Une chose sur laquelle toutes ces personnes semblent être d’accord est une haine des États-Unis et une croyance que la Russie est le partenaire naturel du peuple allemand. Les procureurs allèguent que le groupe du prince Heinrich était en contact avec des diplomates russes et le gang de motards russe Night Wolves. Reuss comptait sur le soutien russe pour son Reich, tandis que la Russie envisageait peut-être d’utiliser son gang pour ses opérations de sabotage et de désinformation.

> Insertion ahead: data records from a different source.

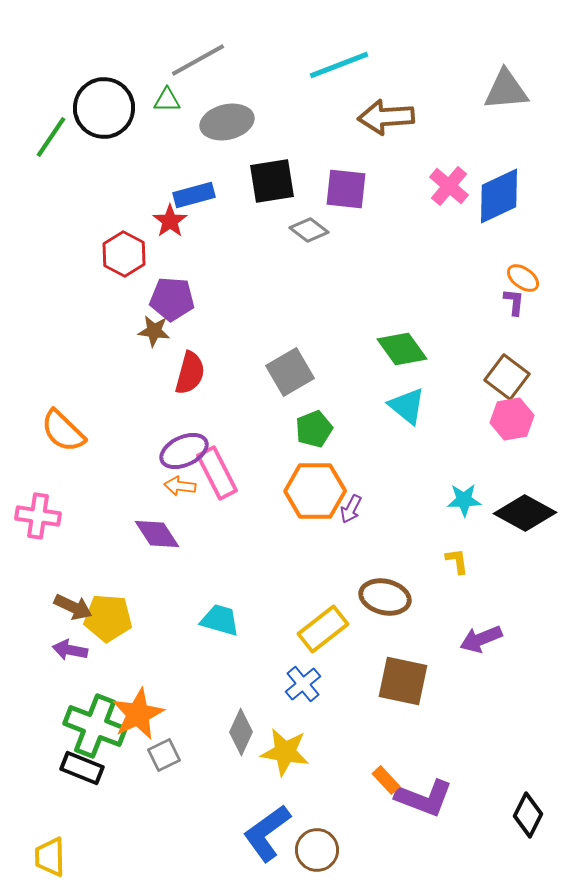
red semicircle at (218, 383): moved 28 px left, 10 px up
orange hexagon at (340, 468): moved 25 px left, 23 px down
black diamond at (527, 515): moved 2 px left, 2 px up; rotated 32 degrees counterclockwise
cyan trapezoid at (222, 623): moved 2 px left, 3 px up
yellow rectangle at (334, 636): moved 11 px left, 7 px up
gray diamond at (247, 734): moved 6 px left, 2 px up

À un certain niveau, il y a quelque chose de plutôt pathétique chez des hommes d’âge moyen à âgés portant des couronnes faites maison et déclarant de petits États indépendants ridicules dans de vieux bâtiments délabrés de villages oubliés et de petites villes, souvent dans l’ancienne Allemagne de l’Est. Cela sent la perte de but dans une société soumise à un changement technologique et économique rapide — perçue comme étant de plus en plus dominée par la technologie américaine et le capitalisme à l’américaine. L’ironie échappe à ces groupes selon laquelle ce sont les plateformes de la Silicon Valley qui leur ont permis de diffuser leur message à leur troupeau.

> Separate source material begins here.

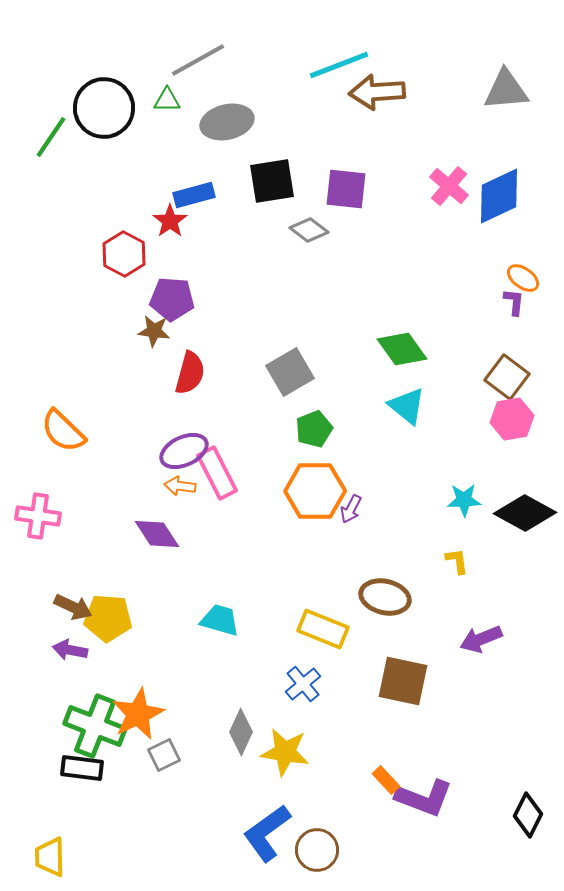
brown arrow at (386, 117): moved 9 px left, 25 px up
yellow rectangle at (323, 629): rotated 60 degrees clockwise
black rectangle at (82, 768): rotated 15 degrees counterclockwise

Les experts des médias grand public allemands et les experts de l’extrême droite mettent en garde contre le fait que nous ne devrions pas simplement rejeter les Reichsbürger autour de Reuss comme de simples vieux hommes fous et inoffensifs. Après tout, ils avaient beaucoup d’armes et quelques anciens officiers de l’armée qui savaient comment les utiliser. S’ils avaient eu le courage de le faire, le plan présumé du groupe Reuss de kidnapper Scholz aurait certainement échoué.

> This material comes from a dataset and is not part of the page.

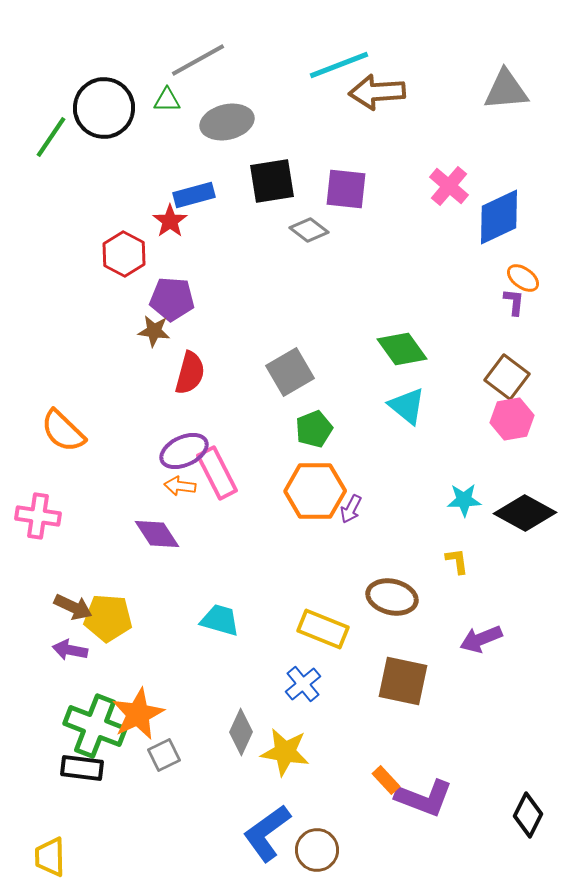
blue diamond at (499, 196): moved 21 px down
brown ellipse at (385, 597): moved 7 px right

Pour moi, l’histoire des Reichsbürger raconte un récit encore plus troublant. Ils sont le canari dans la mine de charbon pointant vers une menace plus grande qu’un gang individuel de putschistes en herbe. Cela indique un pays dont le tissu civil se déchire aux bords. Dont le sens de la réalité partagée est fragmenté en mille récits irrationnels, naïfs et antisémites. Un pays qui perd le fil. Un pays qui aspire à ce leader fort qui rassemblera tout après l’effondrement

Lors de mon jogging le long des voies ferrées au nord de Berlin ce matin, j’ai rencontré un homme d’âge moyen qui s’est approché lentement d’un arbre, puis l’a embrassé pendant plusieurs minutes. C’est plutôt inoffensif, non ? Qui sait vraiment. Peut-être rêve-t-il de devenir le prochain roi d’Allemagne.